O sargento desce do seu cavalo, atravessa pelo meio dos seus homens como se fosse um faca de sangrar porco, rápida e precisa, e aproxima-se do seu Biu e sorri para o menino sentado no cavalo. Alisa a testa do jegue para depois segurar a cabeça do animal e ficar olhando dentro dos olhos do bicho.

— Menino... Você sabe o porquê do seu jegue usar esses antolhos? — Os três homens da guarnição do Sargento ficam inquietos. Seu Biu percebe.

— É para não se distrair. Não olhar para os lados.

— Eita menino inteligente da porra! — Grita eufórico o militar. — E você sabe quando surgiu o antolho ou o "pau-dos-olhos?" — Seu Biu procura sua faca de ponta quebrada no bolso de frente da sua calça e lembra-se que colocou embaixo do arreio que seu filho está sentado.

— Não senhor.

— Faz muito tempo... No início do mundo. Quando a ganância pelas coisas dos outros começou a existir. Os primeiro de nós perceberam que poderiam ir longe com os cavalos, mas, para isso não poderia deixar que ficassem olhando para os lados. Então, começaram colocando folhas do lado dos olhos do bicho, mas, era ruim. Os animais ficavam agoniados quando o vento batia nas folhas e grudava nos olhos deles. Até que um inteligente fez um "pau-dos-olhos" que funcionasse... E como o nome mesmo diz, o primeiro foi feito do pau. Da madeira.

     O Sargento, sai da frente do cavalo e olhando para seu Biu pede para que o menino cante e toque.

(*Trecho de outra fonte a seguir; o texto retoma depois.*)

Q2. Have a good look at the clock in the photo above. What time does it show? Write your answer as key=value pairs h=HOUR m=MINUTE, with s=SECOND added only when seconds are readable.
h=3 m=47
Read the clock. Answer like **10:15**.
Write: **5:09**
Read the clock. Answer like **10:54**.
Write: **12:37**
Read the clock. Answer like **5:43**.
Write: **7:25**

     João olha para seu pai. Seu Biu jogando o queixo pra frente e olhando para seu filho único, balança a cabeça dizendo que faça o que o sargento pediu.

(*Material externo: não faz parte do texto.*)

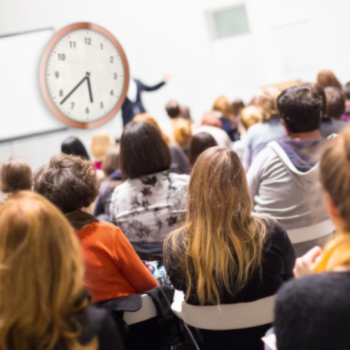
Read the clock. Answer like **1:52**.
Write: **5:38**
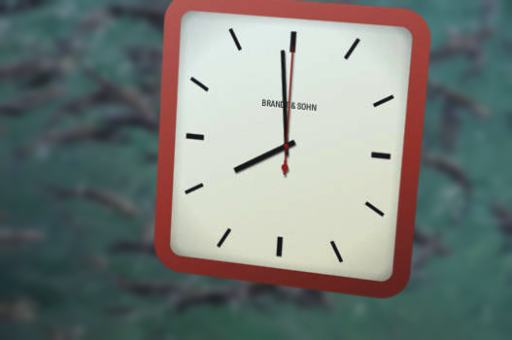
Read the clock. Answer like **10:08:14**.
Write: **7:59:00**
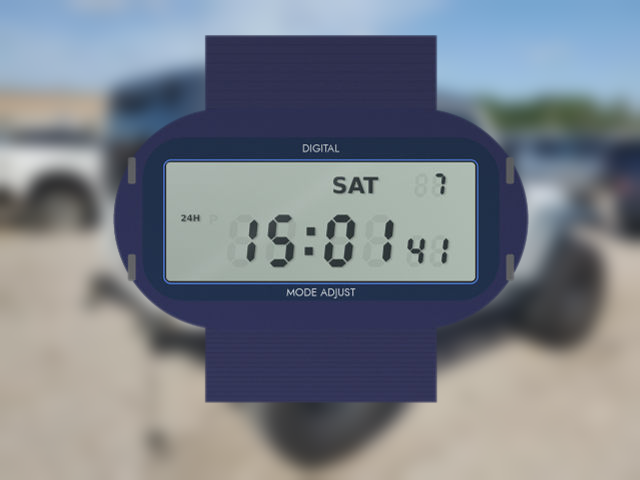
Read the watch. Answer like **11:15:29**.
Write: **15:01:41**
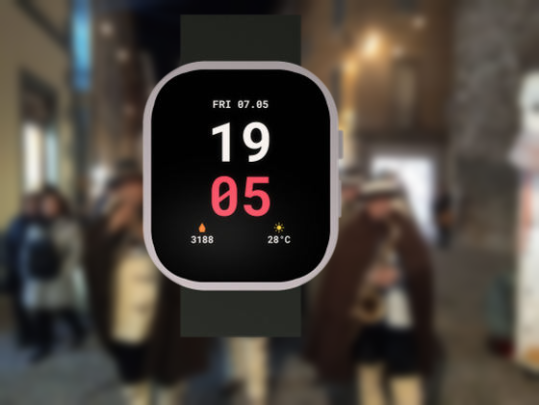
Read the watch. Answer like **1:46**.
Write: **19:05**
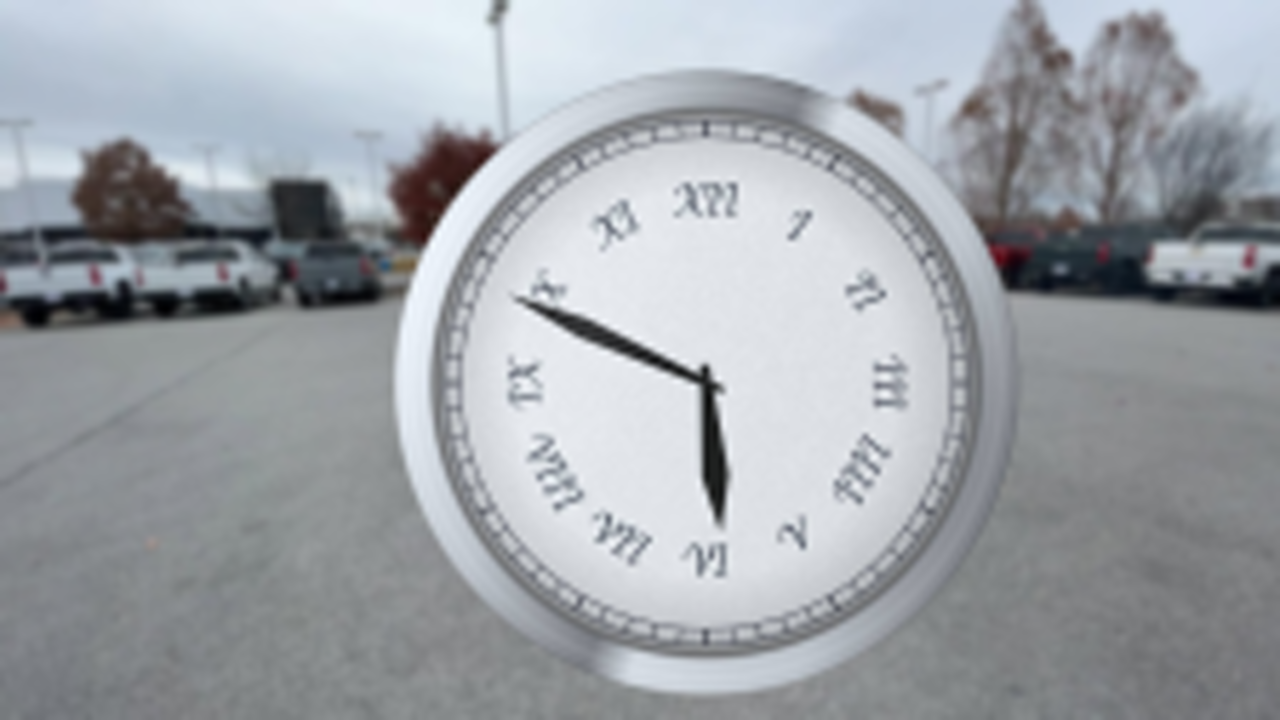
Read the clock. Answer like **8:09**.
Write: **5:49**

     O pai do menino abaixa sua cabeça, já sabendo onde errou. E errou feio. Errou mortalmente. Mas, uma coisa que ele não é cagão. Seu Biu não fica sentado atrás de uma mesa com o rabo na mão.

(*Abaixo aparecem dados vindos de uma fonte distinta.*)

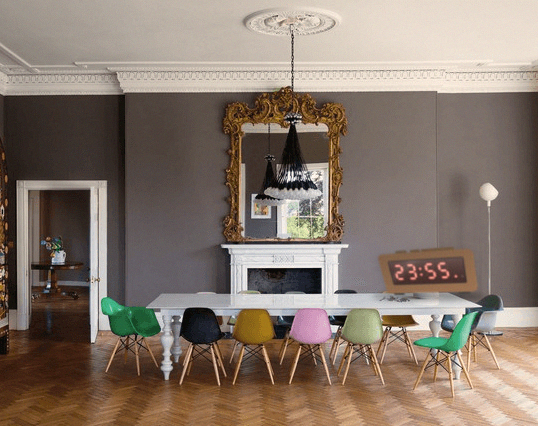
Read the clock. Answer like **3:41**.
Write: **23:55**
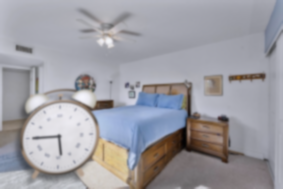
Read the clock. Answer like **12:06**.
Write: **5:45**
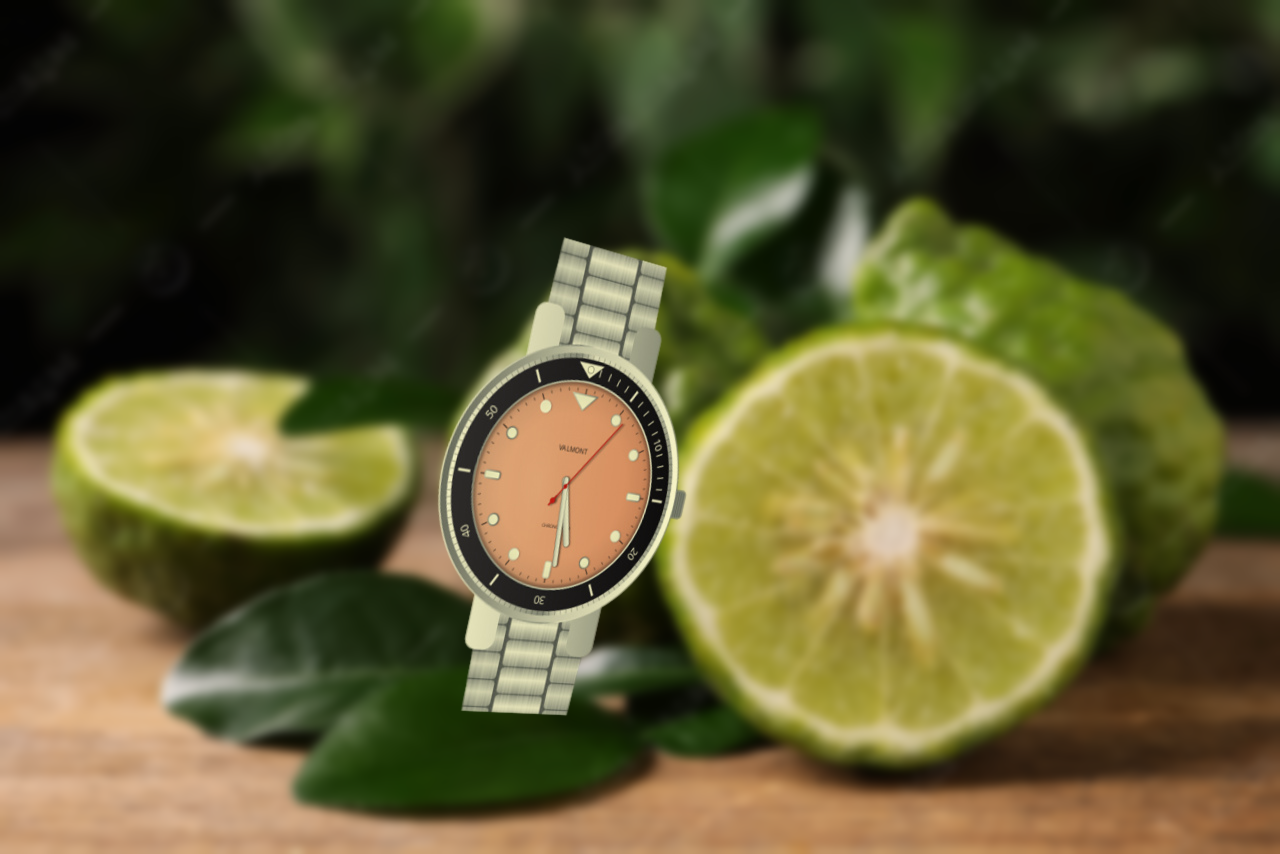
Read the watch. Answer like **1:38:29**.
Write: **5:29:06**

     João sopra a gaita e começa a cantar uma música que todo vaqueiro gosta, e que se essa canção é capaz de tirar água de pedra, quanto mais lágrima dos olhos secos de um sertanejo.

O menino canta "Ave Maria" e quando chega na parte do latim, fala as palavras esquisitas como se fosse um padre.

     Quando todos pensam que ele terminou de cantar o aboio... João começa novamente, agora, tocando na gaita a música "Ave Maria".

— POR QUE VOCÊS ESTÃO PARADOS? APLAUDAM O MENINO! — Grita o Sargento com os braços abertos e enfurecido com seus homens, por não terem aplaudido a reza mais linda que já tiveram escutado na vida.

     Mas, nem tudo que desce do céu consegue transformar um coração perverso.

     João grita e solta a gaita assustado ao ver seu pai levando um murro na cara, de supetão.

     Seu Biu cai batendo com a cabeça no chão. Fora pego totalmente de surpresa, pois ainda estava emocionado com a voz e a destreza do seu filho com a música.

— Peguem a gaita! — Ordena o Sargento olhando para o homem atordoado embaixo dos seus pés. Mexendo-se vagarosamente, sentindo sua cabeça latejar e o sangue quente molhando um lado do seu rosto, pergunta:

— O que fiz? — Dois Volantes derrubam o menino do jegue para pegar a gaita. João luta para não entregar, é em vão.

O Sargento fica em silêncio.

Seu Biu olhando para a face do seu algoz de baixo para cima, não sabe se ele está sorrindo ou sério... Percebe apenas, reluzindo na face escura da maldade, os brilhos dos olhos que espelham o entardecer.

— Você acoita marginal. — Seu Biu é jogado para trás quando leva um chute de botina na barriga. Depois, leva um chute na cara cuspindo sangue e gemendo de dor.

— Eu não estou escondendo nada... Eu não sei o porquê do senhor estar fazendo isso comigo. — Mal termina a frase e já leva outro chute na face.

— Mentiroso! Eu detesto mentiroso e quem acoita cangaceiro. Quem esconde bandido, bandido é!

O Sargento ajoelha-se de frente para seu Biu. O soldado chega por trás do militar entregando-lhe a gaita.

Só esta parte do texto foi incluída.